Yinarupa Nangala (born c. 1961 or c. 1958) is a Pintupi from Western Australia. just west of the Kiwirrkurra community. Her works are held in major art collections including the Art Gallery of NSW, Museum and Art Gallery of the Northern Territory, and the National Gallery of Victoria.

== Career ==
Nangala began to paint in 1996, when her children were older. In the late 2000s, she began to be recognised for her classic Pintupi painting style.

In 2009, Nangala won the Telstra General Painting Award at the National Aboriginal and Torres Strait Islander Art Awards held in The Northern Territory.  In 2008, 2014, 2015 and 2016 she was a finalist in the same award.

In 2010 she received an honourable mention at the 36th Alice Art Prize. In 2014 she was a finalist in the Wynne Prize at the Art Gallery of NSW.

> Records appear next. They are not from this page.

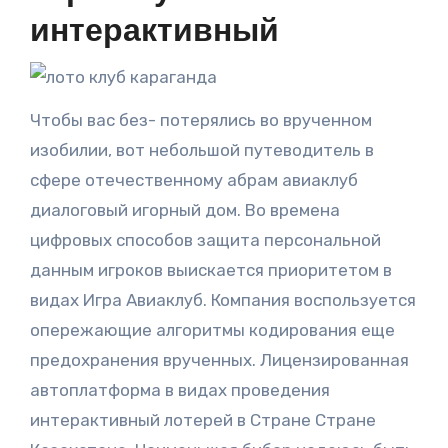
интерактивный
Чтобы вас без- потерялись во врученном
изобилии, вот небольшой путеводитель в
сфере отечественному абрам авиаклуб
диалоговый игорный дом. Во времена
цифровых способов защита персональной
данным игроков выискается приоритетом в
видах Игра Авиаклуб. Компания воспользуется
опережающие алгоритмы кодирования еще
предохранения врученных. Лицензированная
автоплатформа в видах проведения
интерактивный лотерей в Стране Стране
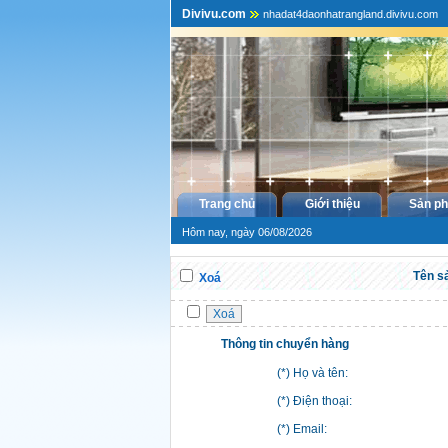
Divivu.com
nhadat4daonhatrangland.divivu.com
Trang chủ
Giới thiệu
Sản p
Hôm nay, ngày 06/08/2026
Tên s
Xoá
Thông tin chuyển hàng
(*) Họ và tên:
(*) Điện thoại:
(*) Email:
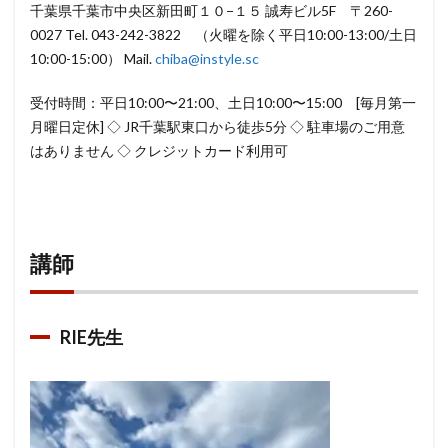
3.1
千葉県千葉市中央区新田町１０−１５ 誠寿ビル5F 〒260-
RIE先
0027 Tel. 043-242-3822 （火曜を除く平日10:00-13:00/土日
生
10:00-15:00） Mail.
chiba@instyle.sc
4
受付時間：平日10:00〜21:00、土日10:00〜15:00 [毎月第一
参加
月曜日定休] ◇ JR千葉駅東口から徒歩5分 ◇ 駐車場のご用意
申込
み/
はありません ◇ クレジットカード利用可
お問
合わ
せ
講師
RIE先生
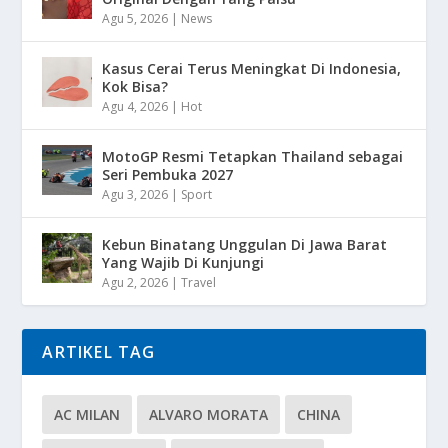
Agu 5, 2026
|
News
Kasus Cerai Terus Meningkat Di Indonesia,
Kok Bisa?
Agu 4, 2026
|
Hot
MotoGP Resmi Tetapkan Thailand sebagai
Seri Pembuka 2027
Agu 3, 2026
|
Sport
Kebun Binatang Unggulan Di Jawa Barat
Yang Wajib Di Kunjungi
Agu 2, 2026
|
Travel
ARTIKEL TAG
AC MILAN
ALVARO MORATA
CHINA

Yinarupa has held solo as well as group exhibitions. Her works are held in major art collections including the Art Gallery of NSW, Museum and Art Gallery of the Northern Territory, and the National Gallery of Victoria.

== Works ==
Nangala paints her traditional land, specifically areas that are important to the Pintupi women and their ceremonies. Many of the sacred designs are related to the rock-hole site of Mukula (near Juniper Well in Western Australia) and the rock-hole site of Marrapinti (west of the Pollock Hills in Western Australia). Her designs are also associated with the women gathering bushfoods such as the kampurarrpa berries (desert raisin, Solanum centrale) and pura (bush tomato, Solanum chippendalei).  The ‘U’ shapes in the paintings represent the women while the circles represent the berries.

== Personal life ==
Nangala is the daughter of the late Anatjari Tjampitjinpa, founding member of the Papunya Tula art movement. Her late husband was Yala Yala Gibbs Tjungurrayi, also a Papunya Tula artist.